4. Now he was the ruler of the Jews in all eight years; but at a feast came to his end. It was caused by the treachery of his son-in-law Ptolemy, who caught also his wife, and two of his sons, and kept them in bonds. He also sent some to kill John the third son, whose name was Hyrcanus; but the young man perceiving them coming, he avoided the danger he was in from them, (18) and made haste into the city [Jerusalem], as relying on the good-will of the multitude, because of the benefits they had received from his father, and because of the hatred the same multitude bare to Ptolemy; so that when Ptolemy was endeavoring to enter the city by another gate, they drove him away, as having already admitted Hyrcanus. 


(15) It must here be diligently noted, that Josephus’s copy of the First Book of Maccabees, which he had so carefully followed, and faithfully abridged, as far as the fiftieth verse of the thirteenth chapter, seems there to have ended. What few things there are afterward common to both, might probably be learned by him from some other more imperfect records. However, we must exactly observe here, what the remaining part of that book of the Maccabees informs us of, and what Josephus would never have omitted, had his copy contained so much, that this Simon the Great, the Maccabee, made a league with Antiochus Soter, the son of Demetrius Soter, and brother of the other Demetrius, who was now a captive in Parthis: that upon his coming to the crown, about the 140th year before the Christian sets, he granted great privileges to the Jewish nation, and to Simon their high priest and ethnarch; which privileges Simon seems to have taken of his own accord about three years before. In particular, he gave him leave to coin money for his country with his own stamp; and as concerning Jerusalem and the sanctuary, that they should be free, or, as the vulgar Latin hath it, “holy and free,” 1 Macc. 15:6, 7, which I take to be the truer reading, as being the very words of his father’s concession offered to Jonathan several years before, ch. 10:31; and Antiq. B, XIII. ch. 2. sect. 3. Now what makes this date and these grants greatly remarkable, is the state of the remaining genuine shekels of the Jews with Samaritan characters, which seem to have been (most of them at least) coined in the first four years of this Simon the Asamonean, and having upon them these words on one side, “Jerusalem the Holy ;” and on the reverse, “In the Year of Freedom,” 1, or 2, or 3, or 4; which shekels therefore are original monuments of these times, and undeniable marks of the truth of the history in these chapters, though it be in great measure omitted by Josephus. See Essay on the Old Test. p. 157, 158. The reason why I rather suppose that his copy of the Maccabees wanted these chapters, than that his own copies are here imperfect, is this, that all their contents are not here omitted, though much the greatest part be. 

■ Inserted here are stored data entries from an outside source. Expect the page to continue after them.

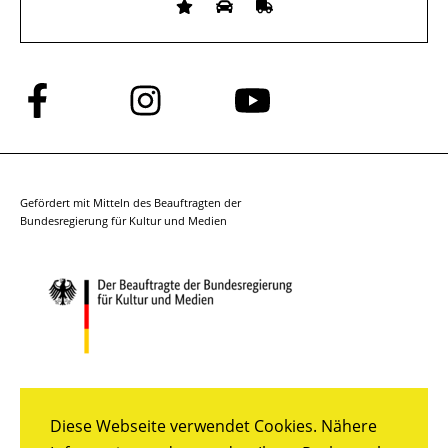
Folge
Folge
Folge
uns
uns
uns
auf
auf
auf
Facebook
Instagram
YouTube
Gefördert mit Mitteln des Beauftragten der
Bundesregierung für Kultur und Medien
Diese Webseite verwendet Cookies. Nähere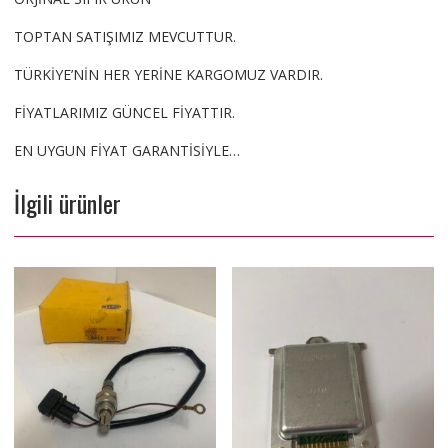
TOPTAN SATIŞIMIZ MEVCUTTUR.
TÜRKİYE’NİN HER YERİNE KARGOMUZ VARDIR.
FİYATLARIMIZ GÜNCEL FİYATTIR.
EN UYGUN FİYAT GARANTİSİYLE…
İlgili ürünler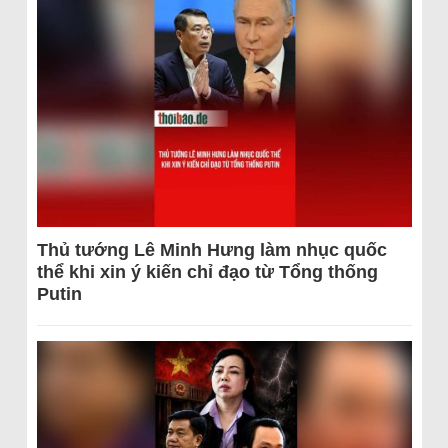
Thủ tướng Lê Minh Hưng làm nhục quốc
thể khi xin ý kiến chỉ đạo từ Tổng thống
Putin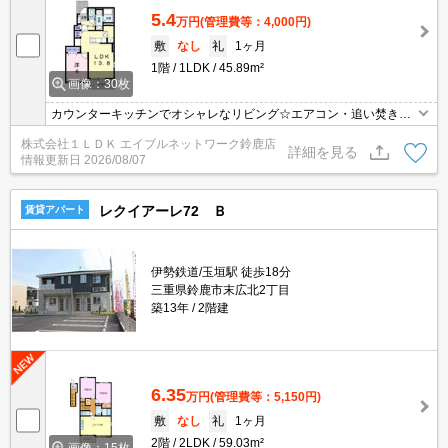
5.4
万円
(管理費等：4,000円)
敷
なし
礼
1ヶ月
1階
1LDK
45.89m²
画像：30枚
カウンターキッチンでオシャレなリビング☆エアコン・追い焚きな
ど設備充実の物件です★中央総合病院近く！
株式会社１ＬＤＫ エイブルネットワーク鈴鹿店
詳細を見る
情報更新日
2026/08/07
レクイアーレ72 Ｂ
賃貸アパート
伊勢鉄道/玉垣駅 徒歩18分
三重県鈴鹿市末広北2丁目
築13年
2階建
6.35
万円
(管理費等：5,150円)
敷
なし
礼
1ヶ月
2階
2LDK
59.03m²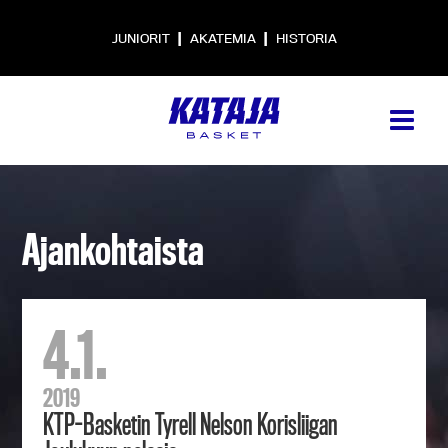
|
|
JUNIORIT
AKATEMIA
HISTORIA
Ajankohtaista
4.1.
2019
KTP-Basketin Tyrell Nelson Korisliigan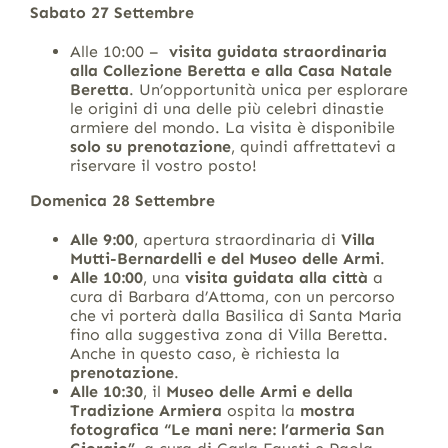
Sabato 27 Settembre
Alle 10:00 –
visita guidata straordinaria
alla Collezione Beretta e alla Casa Natale
Beretta
. Un’opportunità unica per esplorare
le origini di una delle più celebri dinastie
armiere del mondo. La visita è disponibile
solo su prenotazione
, quindi affrettatevi a
riservare il vostro posto!
Domenica 28 Settembre
Alle 9:00
, apertura straordinaria di
Villa
Mutti-Bernardelli e del Museo delle Armi
.
Alle 10:00
, una
visita guidata alla città
a
cura di Barbara d’Attoma, con un percorso
che vi porterà dalla Basilica di Santa Maria
fino alla suggestiva zona di Villa Beretta.
Anche in questo caso, è richiesta la
prenotazione
.
Alle 10:30
, il
Museo delle Armi e della
Tradizione Armiera
ospita la
mostra
fotografica “Le mani nere: l’armeria San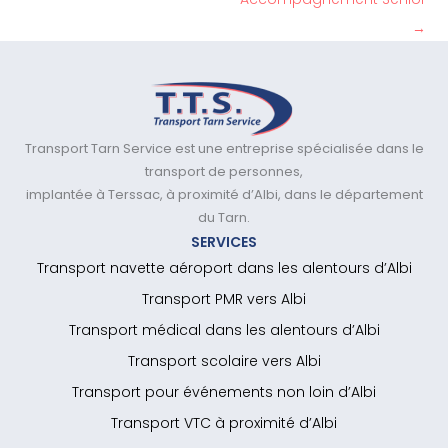
→
Transport Tarn Service est une entreprise spécialisée dans le
transport de personnes,
implantée à Terssac, à proximité d’Albi, dans le département
du Tarn.
SERVICES
Transport navette aéroport dans les alentours d’Albi
Transport PMR vers Albi
Transport médical dans les alentours d’Albi
Transport scolaire vers Albi
Transport pour événements non loin d’Albi
Transport VTC à proximité d’Albi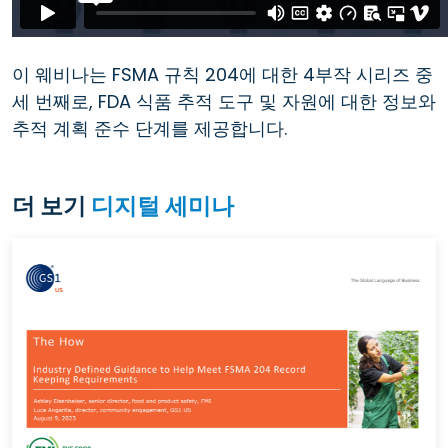
이 웨비나는 FSMA 규칙 204에 대한 4부작 시리즈 중
세 번째로, FDA 식품 추적 도구 및 자원에 대한 정보와
추적 계획 준수 단계를 제공합니다.
더 보기
디지털 세미나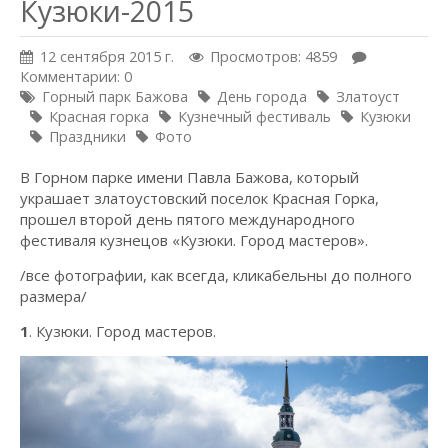
Кузюки-2015
12 сентября 2015 г.
Просмотров: 4859
Комментарии: 0
Горный парк Бажова
День города
Златоуст
Красная горка
Кузнечный фестиваль
Кузюки
Праздники
Фото
В Горном парке имени Павла Бажова, который
украшает златоустовский поселок Красная Горка,
прошел второй день пятого международного
фестиваля кузнецов «Кузюки. Город мастеров».
/все фотографии, как всегда, кликабельны до полного
размера/
1
. Кузюки. Город мастеров.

(16) How Trypho killed this Antiochus the epitome of Livy informs us, ch. 53, viz. that he corrupted his physicians or surgeons, who falsely pretending to the people that he was perishing with the stone, as they cut him for it, killed him, which exactly agrees with Josephus. 

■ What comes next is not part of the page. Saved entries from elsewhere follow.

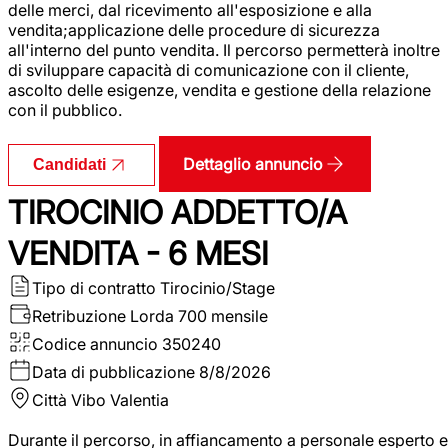
delle merci, dal ricevimento all'esposizione e alla
vendita;applicazione delle procedure di sicurezza
all'interno del punto vendita. Il percorso permetterà inoltre
di sviluppare capacità di comunicazione con il cliente,
ascolto delle esigenze, vendita e gestione della relazione
con il pubblico.
Dettaglio annuncio
Candidati
TIROCINIO ADDETTO/A
VENDITA - 6 MESI
Tipo di contratto
Tirocinio/Stage
Retribuzione Lorda
700 mensile
Codice annuncio
350240
Data di pubblicazione
8/8/2026
Città
Vibo Valentia
Durante il percorso, in affiancamento a personale esperto e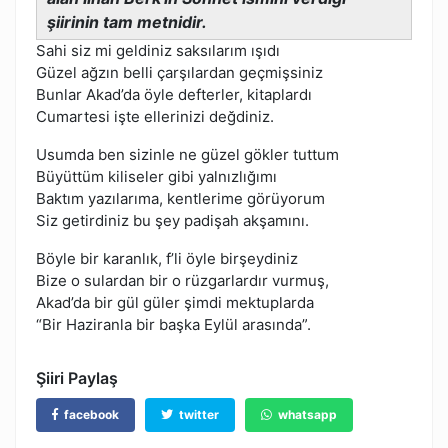
şiirinin tam metnidir.
Sahi siz mi geldiniz saksılarım ışıdı
Güzel ağzın belli çarşılardan geçmişsiniz
Bunlar Akad’da öyle defterler, kitaplardı
Cumartesi işte ellerinizi değdiniz.
Usumda ben sizinle ne güzel gökler tuttum
Büyüttüm kiliseler gibi yalnızlığımı
Baktım yazılarıma, kentlerime görüyorum
Siz getirdiniz bu şey padişah akşamını.
Böyle bir karanlık, f’li öyle birşeydiniz
Bize o sulardan bir o rüzgarlardır vurmuş,
Akad’da bir gül güler şimdi mektuplarda
“Bir Haziranla bir başka Eylül arasında”.
Şiiri Paylaş
facebook
twitter
whatsapp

(17) That this Antiochus, the son of Alexader Balas, was called “The God,” is evident from his coins, which Spanheim assures us bear this inscription, “King Antiochus the God, Epiphanes the Victorious.” 

(18) Here Josephus begins to follow and to abridge the next sacred Hebrew book, styled in the end of the First Book of Maccabees, “The Chronicle of John [Hyrcanus’s] high priesthood;” but in some of the Greek copies,” The Fourth Book of Maccabees.” A Greek version of this chronicle was extant not very long ago in the days of Sautes Pagninus, and Sixtus Senensis, at Lyons, though it seems to have been there burnt, and to be utterly lost. See Sixtus Senensis’s account of it, of its many Hebraisms, and its great agreement with Josephus’s abridgement, in the Authent. Rec. Part I. p. 206, 207, 208.